- [Text excerpt]:
Mr. Snyder, next time give us a well thought out plan, not just ramblings and clichés.

Posted by I'm not fooled on August 28, 2007 06:43 AM

I came looking for hope and substance, but this article offers neither. I feel sick to my stomach.

What does it mean for schools to adapt to all Mr. Snyder's variables --"diversity of culture, differences of income, language and vocabulary, family values, and so forth"? Should poor, uneducated kids from families that don't value learning be treated as if they're incapable of working through difficult texts? What kind of message would it send if we inquired into a kids' parents' income before deciding what books they should read? Don't you think they'd start thinking of themselves as the products of a degenerate culture, rather than as vessels of potential, capable of meeting and exceeding any standards?

Why does the author think that online classes and self-directed learning provide "the intriguing bonus of student engagement"? Is there an iota of evidence that struggling kids learn better online than in the rigorous, old-fashioned settings Mr. Snyder completely ignores?

Mr. Snyder might mean well, or he might be a typical, self-promoting bureaucrat: I don't know the man, and I certainly wouldn't presume to guess. But this article, like the article his colleague, Mr. Kalmon (?) published some weeks ago, is virtually devoid of substance. No meat, no concrete suggestions -- just more of the "everybody's different, so let's treat them like they're different" and "technology's wonderful: kids should learn over the internet" and a series of meaningless paragraphs. Go through them one by one, and try to find sentences that aren't either profoundly misguided, or else so vague and indefinite as to be worthless.

I can't believe that RMN publishes this stuff.

Posted by DC on August 26, 2007 10:18 PM

The "dumbing down" of America has no place in America. Public education is a public failure that is under perpetual re-examination, study, analysis and repair. The same old jerks run the same old schools and continue to make the same old makes. They are the problem, not the solution.

Today we have a Blue Ribbon Commission to study what we all already know--The 3 R's are a minimum standard. Let's have a Commission to ban all future Commisions. Vouchers, choice and competition are the onlty real solutions. Monopolies (public education) are always hostile to the consumer.

Posted by Hank on August 26, 2007 10:54 AM

Mr. Snyder,
I agree with your your assessment that the schools need to individualize the curricula for many students.It is an uphill battle and parents have got to stop being complaisant when it comes to educating their children on their level not what the school is teaching from a book.

If parents that have children ahead of their peers,than the parent must be diligent to make sure their child is being taught on their individual level.

I have been fighting for 3 years to get my now 2nd grader to be taught on her level. I have been persistent and finally the school has stepped up and are in the process of setting up an individualized plan for my daughter.

After many confrontations with the schooland school board,they have finally realized, my husband and I are not backing down from them.At times they have worn me down,but I refused to give up. My daughter is a great student,well mannered,well behaved,has two parents that support and teach her at home,is very bright and learns things quicker than others.

Since kindergarten the school system has tried to dumb her down to their level.She has always been a full grade ahead.

This year the school has put together a panel of educators to make sure she is challenged in every subject. It seems like all my persistance has paid off. We will see.

As of now her future looks bright.

To the parents out there who have a bright child not being taught on their level,be an advocate for your child and do not take no for an answer.The same goes for parents who have children behind. Do not give up and let your child be left behind.Keep fighting to get the education your child needs.

- [Aim of the task]: List each name that follows "Posted by" in the comments on schools, along with the date and time given for it.

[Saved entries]
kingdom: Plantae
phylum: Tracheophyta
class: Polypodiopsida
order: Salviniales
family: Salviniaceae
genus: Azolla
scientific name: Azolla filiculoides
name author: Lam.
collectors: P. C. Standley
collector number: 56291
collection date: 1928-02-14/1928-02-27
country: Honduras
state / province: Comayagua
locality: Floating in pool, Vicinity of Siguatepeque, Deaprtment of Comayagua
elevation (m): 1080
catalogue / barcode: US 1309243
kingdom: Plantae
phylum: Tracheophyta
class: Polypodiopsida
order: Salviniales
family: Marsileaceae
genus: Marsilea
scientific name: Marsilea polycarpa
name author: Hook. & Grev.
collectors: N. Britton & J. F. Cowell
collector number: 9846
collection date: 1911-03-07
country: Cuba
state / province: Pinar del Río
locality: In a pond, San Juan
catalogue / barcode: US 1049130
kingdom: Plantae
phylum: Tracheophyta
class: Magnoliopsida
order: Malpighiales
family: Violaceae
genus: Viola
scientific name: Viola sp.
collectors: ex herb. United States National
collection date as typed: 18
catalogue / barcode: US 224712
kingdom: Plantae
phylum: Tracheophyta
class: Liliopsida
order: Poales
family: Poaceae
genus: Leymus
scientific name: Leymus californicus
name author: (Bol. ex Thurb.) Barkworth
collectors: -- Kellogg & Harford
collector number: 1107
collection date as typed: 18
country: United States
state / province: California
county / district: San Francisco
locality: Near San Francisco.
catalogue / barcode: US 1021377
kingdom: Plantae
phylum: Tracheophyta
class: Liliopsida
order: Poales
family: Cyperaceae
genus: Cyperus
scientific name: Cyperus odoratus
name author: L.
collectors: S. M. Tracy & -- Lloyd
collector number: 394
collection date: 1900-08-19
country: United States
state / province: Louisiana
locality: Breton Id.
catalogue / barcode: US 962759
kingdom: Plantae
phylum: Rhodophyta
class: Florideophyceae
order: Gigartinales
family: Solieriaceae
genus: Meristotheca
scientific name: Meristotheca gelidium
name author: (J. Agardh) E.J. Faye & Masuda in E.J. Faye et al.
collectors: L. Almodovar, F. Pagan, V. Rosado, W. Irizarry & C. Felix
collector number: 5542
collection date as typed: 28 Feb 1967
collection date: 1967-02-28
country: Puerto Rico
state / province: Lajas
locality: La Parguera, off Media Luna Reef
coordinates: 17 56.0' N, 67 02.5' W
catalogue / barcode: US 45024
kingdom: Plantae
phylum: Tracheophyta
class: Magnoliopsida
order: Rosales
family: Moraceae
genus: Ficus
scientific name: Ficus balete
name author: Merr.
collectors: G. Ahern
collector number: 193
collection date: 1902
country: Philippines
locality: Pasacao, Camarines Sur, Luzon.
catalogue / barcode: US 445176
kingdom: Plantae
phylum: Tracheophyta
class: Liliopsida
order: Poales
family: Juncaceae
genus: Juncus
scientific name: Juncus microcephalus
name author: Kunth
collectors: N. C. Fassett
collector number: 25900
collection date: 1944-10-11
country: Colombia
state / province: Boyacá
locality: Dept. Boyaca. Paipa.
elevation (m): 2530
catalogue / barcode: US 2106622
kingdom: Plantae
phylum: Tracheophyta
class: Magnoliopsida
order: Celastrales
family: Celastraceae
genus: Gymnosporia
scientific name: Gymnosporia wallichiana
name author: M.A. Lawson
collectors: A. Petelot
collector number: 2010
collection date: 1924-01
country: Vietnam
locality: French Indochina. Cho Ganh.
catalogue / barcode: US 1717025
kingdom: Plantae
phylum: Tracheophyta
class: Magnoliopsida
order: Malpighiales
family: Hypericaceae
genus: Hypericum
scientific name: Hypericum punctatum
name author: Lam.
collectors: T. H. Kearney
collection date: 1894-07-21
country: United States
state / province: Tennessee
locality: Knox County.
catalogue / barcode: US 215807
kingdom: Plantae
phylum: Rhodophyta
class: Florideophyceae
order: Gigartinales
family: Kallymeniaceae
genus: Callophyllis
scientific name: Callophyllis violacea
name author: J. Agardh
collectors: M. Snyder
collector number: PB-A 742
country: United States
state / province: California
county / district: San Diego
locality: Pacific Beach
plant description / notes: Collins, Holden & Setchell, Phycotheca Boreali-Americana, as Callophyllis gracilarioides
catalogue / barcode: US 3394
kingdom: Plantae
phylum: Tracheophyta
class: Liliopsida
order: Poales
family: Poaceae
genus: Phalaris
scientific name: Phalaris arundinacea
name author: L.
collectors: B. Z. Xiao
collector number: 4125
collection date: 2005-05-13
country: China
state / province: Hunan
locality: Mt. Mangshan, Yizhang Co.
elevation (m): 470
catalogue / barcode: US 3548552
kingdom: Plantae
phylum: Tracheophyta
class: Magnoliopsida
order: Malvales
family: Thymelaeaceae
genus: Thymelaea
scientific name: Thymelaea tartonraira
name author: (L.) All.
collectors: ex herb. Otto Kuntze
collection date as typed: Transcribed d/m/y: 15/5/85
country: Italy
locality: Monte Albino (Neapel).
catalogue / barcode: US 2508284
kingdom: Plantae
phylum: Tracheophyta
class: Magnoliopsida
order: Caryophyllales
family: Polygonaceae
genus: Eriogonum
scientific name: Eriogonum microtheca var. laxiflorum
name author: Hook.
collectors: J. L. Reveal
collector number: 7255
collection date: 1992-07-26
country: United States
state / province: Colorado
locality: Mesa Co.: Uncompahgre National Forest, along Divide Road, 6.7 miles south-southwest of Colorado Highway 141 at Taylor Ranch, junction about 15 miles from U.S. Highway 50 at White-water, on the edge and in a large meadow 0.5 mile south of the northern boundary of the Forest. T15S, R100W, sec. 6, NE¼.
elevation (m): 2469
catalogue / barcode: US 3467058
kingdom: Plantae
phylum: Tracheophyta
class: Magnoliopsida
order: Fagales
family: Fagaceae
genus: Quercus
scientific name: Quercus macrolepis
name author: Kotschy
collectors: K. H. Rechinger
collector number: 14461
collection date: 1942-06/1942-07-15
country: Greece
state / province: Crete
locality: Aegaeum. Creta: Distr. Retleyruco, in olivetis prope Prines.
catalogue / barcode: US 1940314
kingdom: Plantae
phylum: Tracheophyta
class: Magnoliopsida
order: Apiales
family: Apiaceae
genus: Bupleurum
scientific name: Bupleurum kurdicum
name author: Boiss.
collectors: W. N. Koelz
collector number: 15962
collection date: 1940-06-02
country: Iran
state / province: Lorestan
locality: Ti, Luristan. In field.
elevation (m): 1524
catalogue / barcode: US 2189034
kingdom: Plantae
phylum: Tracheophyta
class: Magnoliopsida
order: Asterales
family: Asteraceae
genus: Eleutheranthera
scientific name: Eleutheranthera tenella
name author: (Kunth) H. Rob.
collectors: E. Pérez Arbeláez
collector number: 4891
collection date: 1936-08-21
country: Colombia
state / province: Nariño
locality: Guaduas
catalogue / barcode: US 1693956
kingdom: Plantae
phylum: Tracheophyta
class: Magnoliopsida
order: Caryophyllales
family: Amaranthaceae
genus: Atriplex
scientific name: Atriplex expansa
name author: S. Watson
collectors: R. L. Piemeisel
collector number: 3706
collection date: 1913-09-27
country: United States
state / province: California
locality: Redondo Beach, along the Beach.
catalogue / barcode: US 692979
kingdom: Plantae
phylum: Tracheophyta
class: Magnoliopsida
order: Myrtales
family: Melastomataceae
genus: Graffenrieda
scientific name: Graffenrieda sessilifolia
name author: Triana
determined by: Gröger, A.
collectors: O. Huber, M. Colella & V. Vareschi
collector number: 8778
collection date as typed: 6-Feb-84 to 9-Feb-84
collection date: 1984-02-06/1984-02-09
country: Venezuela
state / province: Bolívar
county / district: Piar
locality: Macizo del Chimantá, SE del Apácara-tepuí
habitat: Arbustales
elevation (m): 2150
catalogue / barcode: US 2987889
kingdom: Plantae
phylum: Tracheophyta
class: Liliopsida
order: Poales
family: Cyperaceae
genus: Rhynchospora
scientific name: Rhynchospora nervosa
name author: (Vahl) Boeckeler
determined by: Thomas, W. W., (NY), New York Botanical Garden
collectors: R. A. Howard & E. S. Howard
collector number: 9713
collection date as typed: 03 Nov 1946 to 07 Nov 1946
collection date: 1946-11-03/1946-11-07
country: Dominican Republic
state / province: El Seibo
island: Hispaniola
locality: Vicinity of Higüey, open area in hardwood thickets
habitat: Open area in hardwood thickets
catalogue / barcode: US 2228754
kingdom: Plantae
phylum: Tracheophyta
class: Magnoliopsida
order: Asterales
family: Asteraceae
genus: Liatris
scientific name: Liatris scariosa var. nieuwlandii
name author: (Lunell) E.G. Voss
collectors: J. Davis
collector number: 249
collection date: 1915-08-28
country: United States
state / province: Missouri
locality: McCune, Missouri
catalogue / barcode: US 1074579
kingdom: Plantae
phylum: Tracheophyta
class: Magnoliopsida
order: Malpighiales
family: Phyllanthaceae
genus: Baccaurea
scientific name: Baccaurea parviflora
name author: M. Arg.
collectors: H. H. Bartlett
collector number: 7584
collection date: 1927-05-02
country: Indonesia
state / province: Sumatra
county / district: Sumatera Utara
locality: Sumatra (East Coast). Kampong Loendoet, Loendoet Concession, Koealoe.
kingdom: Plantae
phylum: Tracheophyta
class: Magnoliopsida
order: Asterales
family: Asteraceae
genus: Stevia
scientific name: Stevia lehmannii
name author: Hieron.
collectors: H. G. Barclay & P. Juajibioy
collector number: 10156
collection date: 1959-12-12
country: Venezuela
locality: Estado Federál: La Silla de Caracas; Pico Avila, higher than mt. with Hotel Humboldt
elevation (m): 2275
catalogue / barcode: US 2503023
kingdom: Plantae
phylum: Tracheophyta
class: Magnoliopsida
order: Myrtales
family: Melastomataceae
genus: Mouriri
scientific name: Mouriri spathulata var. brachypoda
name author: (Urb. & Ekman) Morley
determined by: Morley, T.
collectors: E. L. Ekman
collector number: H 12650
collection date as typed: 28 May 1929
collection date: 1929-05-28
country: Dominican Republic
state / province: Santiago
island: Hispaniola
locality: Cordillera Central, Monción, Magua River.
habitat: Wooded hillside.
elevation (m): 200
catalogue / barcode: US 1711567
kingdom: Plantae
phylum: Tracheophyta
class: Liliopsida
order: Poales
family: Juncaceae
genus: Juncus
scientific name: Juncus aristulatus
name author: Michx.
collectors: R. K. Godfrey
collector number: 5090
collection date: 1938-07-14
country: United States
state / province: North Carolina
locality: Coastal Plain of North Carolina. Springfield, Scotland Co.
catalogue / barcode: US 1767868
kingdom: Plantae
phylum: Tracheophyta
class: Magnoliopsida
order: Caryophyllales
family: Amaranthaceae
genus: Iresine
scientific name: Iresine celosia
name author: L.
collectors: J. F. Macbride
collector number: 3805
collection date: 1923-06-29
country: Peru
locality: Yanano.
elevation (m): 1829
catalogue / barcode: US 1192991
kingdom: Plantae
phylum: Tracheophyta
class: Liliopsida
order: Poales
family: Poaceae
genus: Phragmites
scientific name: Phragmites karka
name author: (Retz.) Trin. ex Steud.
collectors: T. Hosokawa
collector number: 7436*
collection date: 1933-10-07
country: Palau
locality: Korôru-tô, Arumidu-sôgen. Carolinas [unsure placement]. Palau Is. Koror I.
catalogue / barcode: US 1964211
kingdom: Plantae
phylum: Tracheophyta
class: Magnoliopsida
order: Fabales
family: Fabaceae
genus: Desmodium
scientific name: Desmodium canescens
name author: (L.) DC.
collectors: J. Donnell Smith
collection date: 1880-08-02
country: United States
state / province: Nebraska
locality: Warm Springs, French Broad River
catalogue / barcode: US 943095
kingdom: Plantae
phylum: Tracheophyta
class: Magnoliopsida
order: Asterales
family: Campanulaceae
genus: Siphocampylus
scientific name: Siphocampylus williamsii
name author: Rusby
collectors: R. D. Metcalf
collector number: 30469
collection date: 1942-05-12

- [Problem solution]:
- I'm not fooled: August 28, 2007, 06:43 AM
- DC: August 26, 2007, 10:18 PM
- Hank: August 26, 2007, 10:54 AM